The current and upcoming generations of gravitational wave experiments represent an exciting step forward in terms of detector sensitivity and performance. Key upgrades at the LIGO, Virgo and KAGRA facilities will see the next observing run (O4) probe a spatial volume around four times larger than the previous run (O3), and design implementations for e.g. the Einstein Telescope, Cosmic Explorer and LISA experiments are taking shape to explore a wider frequency range and probe cosmic distances.

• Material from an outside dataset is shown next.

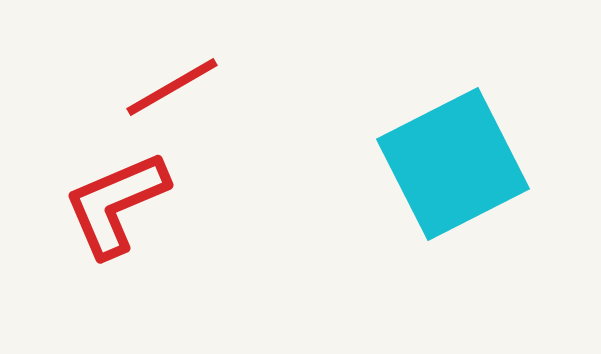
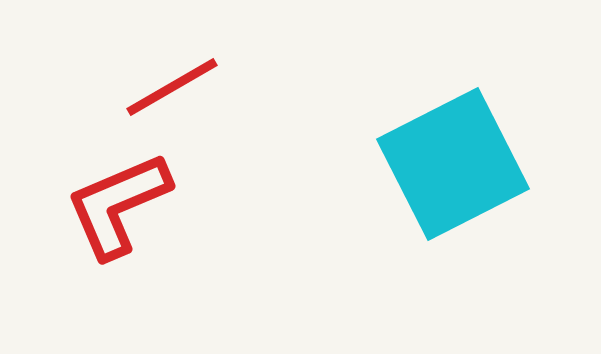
red L-shape: moved 2 px right, 1 px down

In this context, however, a number of imminent data analysis problems face the gravitational wave community. It will be crucial to develop tools and strategies to analyze (amongst other scenarios) signals that arrive coincidentally in detectors, longer signals that are in the presence of non-stationary noise or other shorter transients, as well as noisy, potentially correlated, coherent stochastic backgrounds. With these challenges in mind, we develop PEREGRINE, a new sequential simulation-based inference approach designed to study broad classes of gravitational wave signal.
In this talk, I discuss the need of the hour for flexible, simulation-efficient, targeted inference tools like PEREGRINE before demonstrating its accuracy and robustness through direct comparison with established likelihood-based methods. Specifically, we show that we are able to fully reconstruct the posterior distributions for every parameter of a spinning, precessing compact binary coalescence using one of the most physically detailed and computationally expensive waveform approximants (SEOBNRv4PHM). Crucially, we are able to do this using only 2% of the waveform evaluations that are required in e.g. nested sampling approaches, highlighting our simulation efficiency as the state-of-the-art when it comes to gravitational waves data analysis.